Legal Hemp Continues To Baffle Police – Costing a Man a Month in Jail

In December 2019, a Texas Department of Public Safety trooper pulled over a truck near Amarillo, Texas. He ended up arresting the driver of the truck because he was hauling more than ton of what the officer trooper thought was marijuana, even though the driver insisted it was legal hemp.
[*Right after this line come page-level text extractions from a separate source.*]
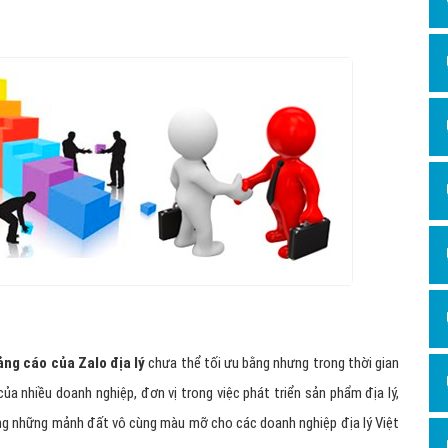
Hỏi đ
Thiết 
Quảng
Quảng
Định n
Nghĩa l
Phần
As it turns out, the trooper was wrong, and the driver was telling the truth. The truck was hauling hemp plant, which the U.S. Congress made it legal nationwide in 2018. However, the driver, Aneudy Gonzalez, spent an entire month in jail before a federal lab test confirmed what he tried to tell authorities the day he got arrested.

Legal Hemp Confusion

For their part, the state DPS said that the trooper “believed the material was marijuana based on his training and experience,” according to the Texas Tribune. A federal Drug Enforcement Administration officer was also involved. No one apparently believed it was legal hemp.

Why This Is Worth Noting

It’s important to know about this confusion among law enforcement because it can impact anyone who is carrying legal hemp on them. Gonzalez is not the only person to get involved with police not understanding that hemp is legal.

The highest profile case happened last year In New York City, when police seized a shipment of legal hemp that had been grown in Vermont and shipped to Brooklyn. The dispensary store owner who lost the shipment has sued the city for lost income. He had spent about $17,500 for the shipment. He’s suing for $10 million.

After the lawsuit was filed, police returned the shipment to the Green Angel CBD shop in Brooklyn.

Arrest Made Despite Prosecutors’ Request

Hemp is a type of cannabis, but it does not contain THC, the chemical ingredient in marijuana that causes the high. However, there are no field tests available to determine the difference. And officers often can get fooled because hemp can look and even smell like marijuana.

Knowing this, prosecutors in both Florida and Texas have asked law enforcement not to pursue low level cases of possession. In Texas, the state’s crime labs have worked to catch up with the testing needed. It’s put “pot prosecution in limbo,” according to the Tribune.

That didn’t help Gonzalez. He had been hired to haul the hemp from California to New York. He had a report that showed the hemp had been tested and was legal. Despite this, he spent almost a month in the custody of the U.S. Marshals Service.

Daniel Mehler, a Colorado cannabis attorney representing Gonzalez, told the Tribune: “We’re just going to have a bunch of unlawful arrests. I think that’s how this plays out. In an ideal world … we wouldn’t see them doubling down on this.”

Until this gets sorted out, stay mindful of where you haul or mail hemp – even if it is perfectly legal.